St. Joseph’s College of Maine over the weekend confirmed that it notified 126,580 people of a December 2023 data breach that compromised SSNs and other private data. Ransomware gang Clop claimed responsibility for the breach in March 2024. Something to note is that it took the school more than a year after discovering the breach to notify victims.
In a blog post reporting this news, Paul Bischoff, Consumer Privacy Advocate at Comparitech, wrote:
“Clop, or Cl0p, is a high-profile ransomware group that first surfaced in 2019. Its latest wave of claims mostly involve exploiting vulnerabilities in the Cleo file transfer software, which is used by many organizations. Like some other ransomware groups, Clop doesn’t always encrypt files. Instead, it demands ransoms solely in exchange for not selling or publishing stolen data.”
“Clop claimed some of the largest ransomware attacks to date, including those on Fortra (GoAnywhere) and MOVEit (Ipswitch). Those two attacks alone breached about 102 million records.”
“In 2025 so far, Clop claimed one confirmed attack on manufacturing company Uniek. The group claimed another 331 unconfirmed attacks this year that haven’t been acknowledged by the targeted organizations. Most of those claims stem from the Cleo vulnerability exploit.”

▶ **Parts of the exercise**:
1: According to the report on the St. Joseph's College of Maine data breach, how many people did the college notify?
2: Carry on the report on the St. Joseph's College of Maine data breach, picking up after its last sentence.

▶ **Provided information**:

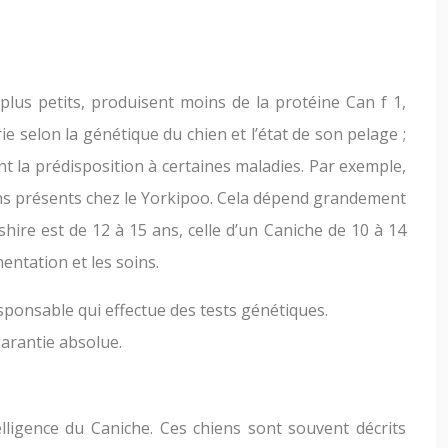
lus petits, produisent moins de la protéine Can f 1,
ie selon la génétique du chien et l’état de son pelage ;
nt la prédisposition à certaines maladies. Par exemple,
oins présents chez le Yorkipoo. Cela dépend grandement
shire est de 12 à 15 ans, celle d’un Caniche de 10 à 14
entation et les soins.
esponsable qui effectue des tests génétiques.
arantie absolue.
lligence du Caniche. Ces chiens sont souvent décrits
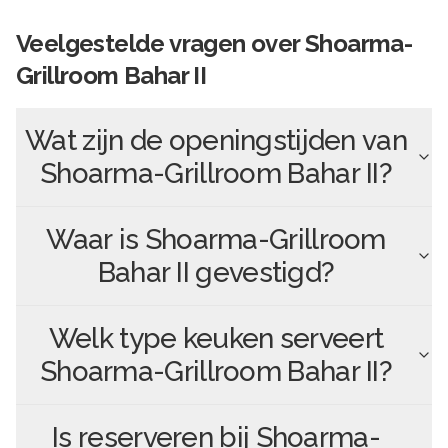
Veelgestelde vragen over
Shoarma-
Grillroom Bahar II
Wat zijn de openingstijden van
Shoarma-Grillroom Bahar II
?
Waar is
Shoarma-Grillroom
Bahar II
gevestigd?
Welk type keuken serveert
Shoarma-Grillroom Bahar II
?
Is reserveren bij
Shoarma-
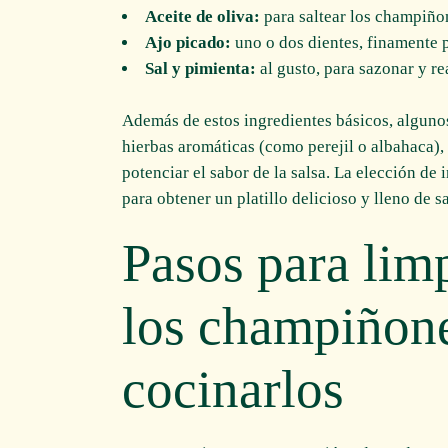
Aceite de oliva:
para saltear los champiñon
Ajo picado:
uno o dos dientes, finamente 
Sal y pimienta:
al gusto, para sazonar y re
Además de estos ingredientes básicos, alguno
hierbas aromáticas (como perejil o albahaca)
potenciar el sabor de la salsa. La elección de
para obtener un platillo delicioso y lleno de s
Pasos para limp
los champiñone
cocinarlos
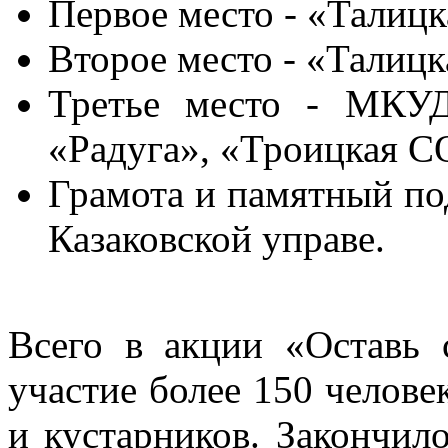
Первое место - «Талиц
Второе место - «Талиц
Третье место - МКУД
«Радуга», «Троицкая 
Грамота и памятный по
Казаковской управе.
Всего в акции «Оставь 
участие более 150 челове
и кустарников. Закончил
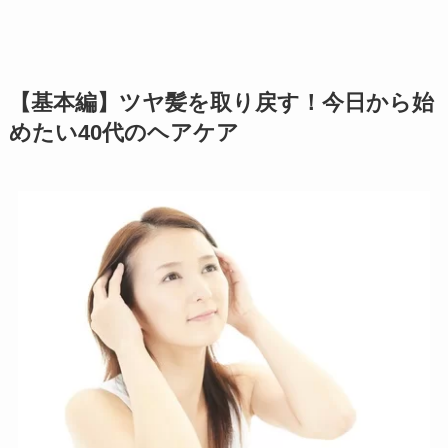
【基本編】ツヤ髪を取り戻す！今日から始
めたい40代のヘアケア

▶ **Answers by item number**:
1: 126,580 people.

2:
“Comparitech researchers logged 124 confirmed ransomware attacks on US schools colleges, and other educational institutions in 2023, compromising more than 3 million records. 2024 saw a dip with 72 such attacks compromising 2.5 million records. In 2025 so far, we have tracked 10 confirmed attacks on US schools. The average ransom is just under $700,000.”
“Ransomware attacks on schools and other education facilities can disrupt day-to-day operations such as taking attendance, submitting grades, phone and email communications, billing, payroll, and assignments. Ransomware attacks are often two-pronged: they lock down systems and steal data. Schools that refuse to pay can face extended downtime, lose data, and put students and faculty at increased risk of fraud.”
The fact this is coming out a year later means that victims have no hope of even attempting to protect themselves. That’s because their data is likely already out there. That’s rally bad as 126K people are guaranteed to be repeated victims through no fault of their own. And that really sucks.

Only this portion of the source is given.